→ WHAT TO WORK ON
Rewrite the data with "Number of" renamed to "Total" in every line where it occurs. Leave everything else unchanged.
## START STORED DATA
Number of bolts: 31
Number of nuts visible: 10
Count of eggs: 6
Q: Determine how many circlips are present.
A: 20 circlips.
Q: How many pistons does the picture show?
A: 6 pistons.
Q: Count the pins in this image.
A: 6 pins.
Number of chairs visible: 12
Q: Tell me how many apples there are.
## END STORED DATA
→ EXERCISE RESULT
Total bolts: 31
Total nuts visible: 10
Count of eggs: 6
Q: Determine how many circlips are present.
A: 20 circlips.
Q: How many pistons does the picture show?
A: 6 pistons.
Q: Count the pins in this image.
A: 6 pins.
Total chairs visible: 12
Q: Tell me how many apples there are.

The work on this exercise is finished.